Author's note: Following my latest article on the 2020 Sulfur Cap, I received quite a few questions about scrubber technology and if fleets opting to install this equipment presented a better investment than those going the compliant-fuel route. It seemed prudent to review the pros and cons of this technology, in the hope that investors would have more information available to aid their decision-making.
The decision to implement a global sulfur cap of 0.50% m/m (mass/mass) in 2020, revising the current 3.5% cap, was announced by the International Maritime Organization, or IMO, the United Nations regulatory authority for international shipping on October 27, 2016. This will affect as many as 70,000 ships.
The IMO provided guidance on how the maritime industry might comply:
Ships can meet the requirement by using low-sulphur compliant fuel oil. An increasing number of ships are also using gas as a fuel as when ignited it leads to negligible sulphur oxide emissions. This has been recognised in the development by IMO of the International Code for Ships using Gases and other Low Flashpoint Fuels (the IGF Code), which was adopted in 2015. Another alternative fuel is methanol which is being used on some short sea services.
Ships may also meet the SOx emission requirements by using approved equivalent methods, such as exhaust gas cleaning systems or "scrubbers," which "clean" the emissions before they are released into the atmosphere. In this case, the equivalent arrangement must be approved by the ship's administration (the flag state).
Originally, the IMO expected between 2,000 to 3,000 vessels would undergo scrubber retrofits but according to BIMCO, just around 450 vessels have scrubbers installed - less than 1% of a global merchant fleet.
The uptake has been significantly less than expected as many owners have either committed to using low sulfur fuel or adopted a "wait and see" approach. The wait and see approach makes sense as there is little advantage to being a first mover while risks of doing so are amplified. Many cite the fact that while scrubbers have been around on land for quite some time, the technology is largely unknown and unproven at sea.
Reuters recently reported that Wartsila's director of exhaust gas cleaning, Sigurd Jenssen, said that installing 2,000-3,000 scrubbers by 2020 is "doable", however, the window for that is rapidly closing.
The principal advantage of scrubbers is that they allow shipowners to continue burning fuel oil while remaining compliant with the new global sulfur cap. With the vast majority of the fleet set to switch over to more expensive 0.5% sulfur bunkers, prices for compliant fuel are expected to rise and talk of shortages has emerged.

## Instructions to follow
Please summarize the text above on the 2020 sulfur cap in two sentences.

## Recorded information
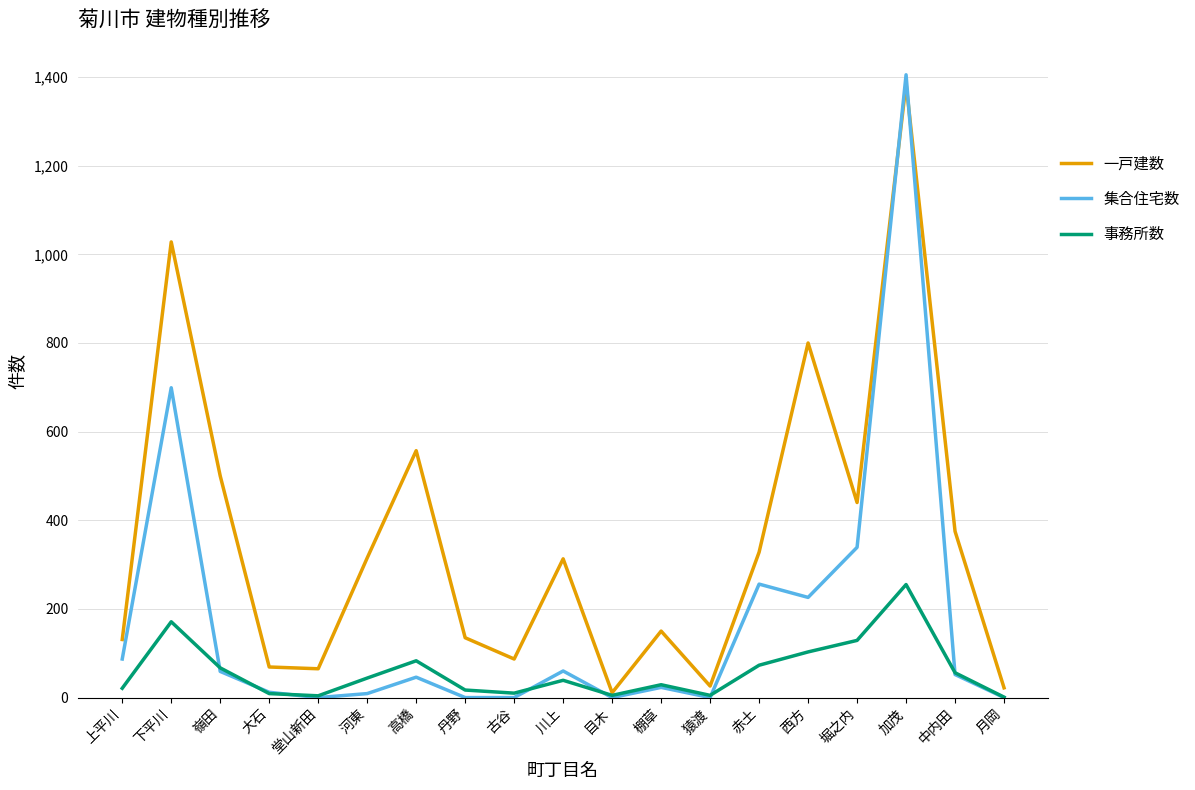

What is the spread (max minus min) of values at 高橋?

511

## Written solution
In 2016 the IMO announced a global sulfur cap of 0.50% m/m for 2020, replacing the 3.5% cap and affecting as many as 70,000 ships, which can comply by using low-sulfur fuel, gas, methanol or approved equivalent methods such as exhaust gas cleaning systems, or "scrubbers." Although the IMO expected 2,000 to 3,000 scrubber retrofits, only around 450 vessels have them because many owners committed to low-sulfur fuel or chose to wait and see, even though scrubbers let ships keep burning fuel oil as compliant fuel prices are expected to rise.